Sub-Saharan Africa’s construction boom has made this cement magnate Africa’s richest man. And Aliko Dangote’s influence in his home country is profound: Dangote Cement alone accounted for 28 percent of the market capitalization of the Nigerian Stock Exchange in 2011. A Los Angeles Times profile compared Dangote to the Russian oligarchs of the 1990s because he built his massive fortune by exploiting his political connections to snatch up state-owned enterprises as they were being privatized in the early 2000s. The connections came along with major political support: Dangote contributed $1.5 million to then-President Olusegun Obasanjo’s 2003 reelection campaign, for example, and shelled out millions of dollars for Obasanjo’s pet projects, including a national mosque and a presidential library.
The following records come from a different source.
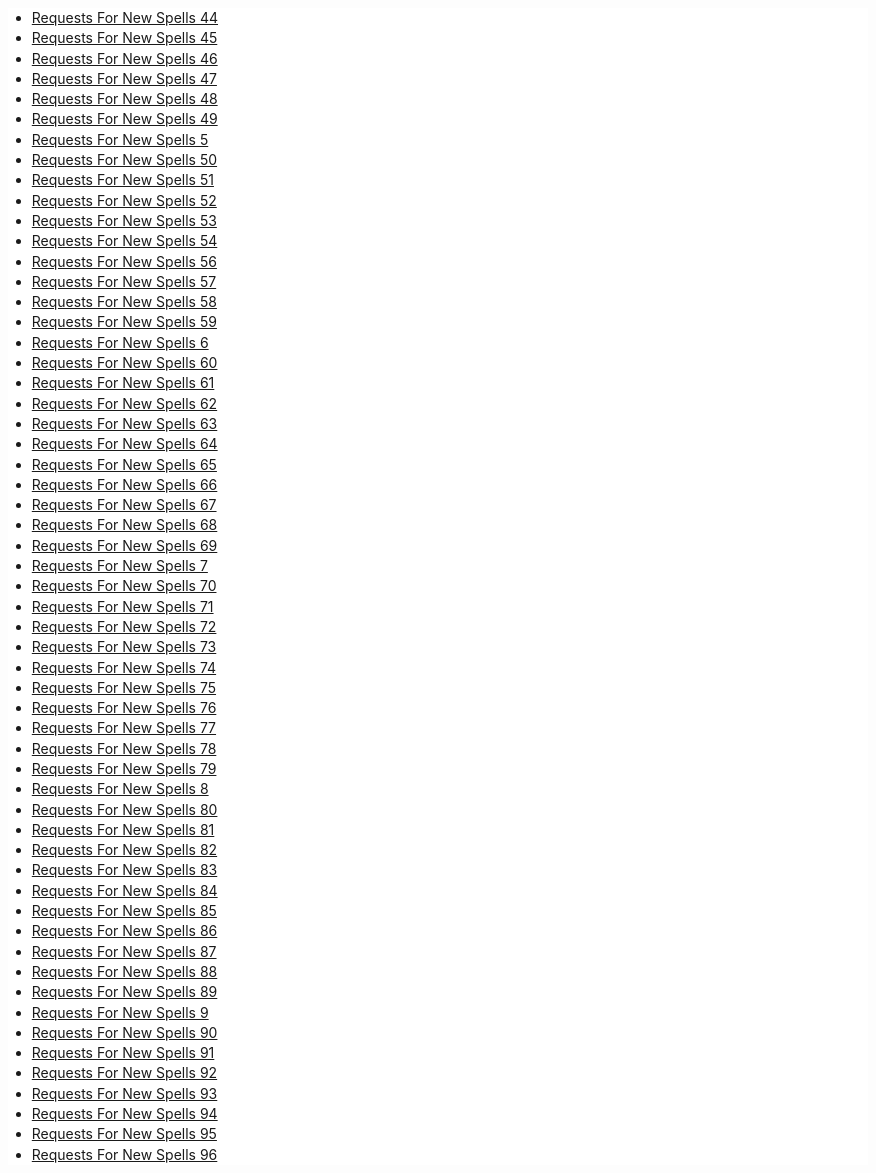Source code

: -    [Requests For New Spells 44](/keeperrl_wiki/Requests_For_New_Spells_44 "wikilink")
-    [Requests For New Spells 45](/keeperrl_wiki/Requests_For_New_Spells_45 "wikilink")
-    [Requests For New Spells 46](/keeperrl_wiki/Requests_For_New_Spells_46 "wikilink")
-    [Requests For New Spells 47](/keeperrl_wiki/Requests_For_New_Spells_47 "wikilink")
-    [Requests For New Spells 48](/keeperrl_wiki/Requests_For_New_Spells_48 "wikilink")
-    [Requests For New Spells 49](/keeperrl_wiki/Requests_For_New_Spells_49 "wikilink")
-    [Requests For New Spells 5](/keeperrl_wiki/Requests_For_New_Spells_5 "wikilink")
-    [Requests For New Spells 50](/keeperrl_wiki/Requests_For_New_Spells_50 "wikilink")
-    [Requests For New Spells 51](/keeperrl_wiki/Requests_For_New_Spells_51 "wikilink")
-    [Requests For New Spells 52](/keeperrl_wiki/Requests_For_New_Spells_52 "wikilink")
-    [Requests For New Spells 53](/keeperrl_wiki/Requests_For_New_Spells_53 "wikilink")
-    [Requests For New Spells 54](/keeperrl_wiki/Requests_For_New_Spells_54 "wikilink")
-    [Requests For New Spells 56](/keeperrl_wiki/Requests_For_New_Spells_56 "wikilink")
-    [Requests For New Spells 57](/keeperrl_wiki/Requests_For_New_Spells_57 "wikilink")
-    [Requests For New Spells 58](/keeperrl_wiki/Requests_For_New_Spells_58 "wikilink")
-    [Requests For New Spells 59](/keeperrl_wiki/Requests_For_New_Spells_59 "wikilink")
-    [Requests For New Spells 6](/keeperrl_wiki/Requests_For_New_Spells_6 "wikilink")
-    [Requests For New Spells 60](/keeperrl_wiki/Requests_For_New_Spells_60 "wikilink")
-    [Requests For New Spells 61](/keeperrl_wiki/Requests_For_New_Spells_61 "wikilink")
-    [Requests For New Spells 62](/keeperrl_wiki/Requests_For_New_Spells_62 "wikilink")
-    [Requests For New Spells 63](/keeperrl_wiki/Requests_For_New_Spells_63 "wikilink")
-    [Requests For New Spells 64](/keeperrl_wiki/Requests_For_New_Spells_64 "wikilink")
-    [Requests For New Spells 65](/keeperrl_wiki/Requests_For_New_Spells_65 "wikilink")
-    [Requests For New Spells 66](/keeperrl_wiki/Requests_For_New_Spells_66 "wikilink")
-    [Requests For New Spells 67](/keeperrl_wiki/Requests_For_New_Spells_67 "wikilink")
-    [Requests For New Spells 68](/keeperrl_wiki/Requests_For_New_Spells_68 "wikilink")
-    [Requests For New Spells 69](/keeperrl_wiki/Requests_For_New_Spells_69 "wikilink")
-    [Requests For New Spells 7](/keeperrl_wiki/Requests_For_New_Spells_7 "wikilink")
-    [Requests For New Spells 70](/keeperrl_wiki/Requests_For_New_Spells_70 "wikilink")
-    [Requests For New Spells 71](/keeperrl_wiki/Requests_For_New_Spells_71 "wikilink")
-    [Requests For New Spells 72](/keeperrl_wiki/Requests_For_New_Spells_72 "wikilink")
-    [Requests For New Spells 73](/keeperrl_wiki/Requests_For_New_Spells_73 "wikilink")
-    [Requests For New Spells 74](/keeperrl_wiki/Requests_For_New_Spells_74 "wikilink")
-    [Requests For New Spells 75](/keeperrl_wiki/Requests_For_New_Spells_75 "wikilink")
-    [Requests For New Spells 76](/keeperrl_wiki/Requests_For_New_Spells_76 "wikilink")
-    [Requests For New Spells 77](/keeperrl_wiki/Requests_For_New_Spells_77 "wikilink")
-    [Requests For New Spells 78](/keeperrl_wiki/Requests_For_New_Spells_78 "wikilink")
-    [Requests For New Spells 79](/keeperrl_wiki/Requests_For_New_Spells_79 "wikilink")
-    [Requests For New Spells 8](/keeperrl_wiki/Requests_For_New_Spells_8 "wikilink")
-    [Requests For New Spells 80](/keeperrl_wiki/Requests_For_New_Spells_80 "wikilink")
-    [Requests For New Spells 81](/keeperrl_wiki/Requests_For_New_Spells_81 "wikilink")
-    [Requests For New Spells 82](/keeperrl_wiki/Requests_For_New_Spells_82 "wikilink")
-    [Requests For New Spells 83](/keeperrl_wiki/Requests_For_New_Spells_83 "wikilink")
-    [Requests For New Spells 84](/keeperrl_wiki/Requests_For_New_Spells_84 "wikilink")
-    [Requests For New Spells 85](/keeperrl_wiki/Requests_For_New_Spells_85 "wikilink")
-    [Requests For New Spells 86](/keeperrl_wiki/Requests_For_New_Spells_86 "wikilink")
-    [Requests For New Spells 87](/keeperrl_wiki/Requests_For_New_Spells_87 "wikilink")
-    [Requests For New Spells 88](/keeperrl_wiki/Requests_For_New_Spells_88 "wikilink")
-    [Requests For New Spells 89](/keeperrl_wiki/Requests_For_New_Spells_89 "wikilink")
-    [Requests For New Spells 9](/keeperrl_wiki/Requests_For_New_Spells_9 "wikilink")
-    [Requests For New Spells 90](/keeperrl_wiki/Requests_For_New_Spells_90 "wikilink")
-    [Requests For New Spells 91](/keeperrl_wiki/Requests_For_New_Spells_91 "wikilink")
-    [Requests For New Spells 92](/keeperrl_wiki/Requests_For_New_Spells_92 "wikilink")
-    [Requests For New Spells 93](/keeperrl_wiki/Requests_For_New_Spells_93 "wikilink")
-    [Requests For New Spells 94](/keeperrl_wiki/Requests_For_New_Spells_94 "wikilink")
-    [Requests For New Spells 95](/keeperrl_wiki/Requests_For_New_Spells_95 "wikilink")
-    [Requests For New Spells 96](/keeperrl_wiki/Requests_For_New_Spells_96 "wikilink")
Since Obasanjo left office in 2007, Dangote has spent millions of dollars to support current President Goodluck Jonathan’s efforts to improve secondary education. In 2011, Jonathan’s government returned the favor by naming Dangote a Grand Commander of the Order of the Niger, Nigeria’s highest honor for non-heads of state. Although Dangote’s cozy relationship with Nigeria’s political elite has been criticized, it’s tempered somewhat by the scale of his philanthropy, which includes millions of dollars for education, health, and social causes in several countries. He has denied persistent rumors that he would run for the presidency himself.
Cause: Anti-Chávez groups
Even with all the money and influence in the world at their disposal, political tycoons don’t always get what they want — and often political conviction can take a back seat to the bottom line. Gustavo Cisneros has been compared to Rupert Murdoch for his clout as Latin America’s leading media tycoon; he also shares the News Corp. boss’s conservative political bent. One of Venezuelan President Hugo Chávez’s most vocal and powerful opponents, Cisneros allowed his Venevisión TV network to attack the president in its news coverage. According to a 2004 WikiLeaked U.S. State Department cable, Cisneros also plotted with U.S. diplomats and Latin American leaders about how to isolate and oppose Chávez — activities that prompted the leftist president to accuse Cisneros of orchestrating the coup that briefly removed him from power in 2002. Things changed after a 2004 meeting between the two men brokered by former U.S. President Jimmy Carter, a friend of Cisneros. The billionaire has since focused more on his international empire, and Venevisión has cut back on its once hard-hitting news coverage. When it does address current events these days, Chávez’s statements tend to get more coverage than opposing voices. Cisneros has been conspicuously silent in the run-up to Venezuela’s presidential election, scheduled for October. Perhaps he’s just betting he can outlast the cancer-stricken El Presidente.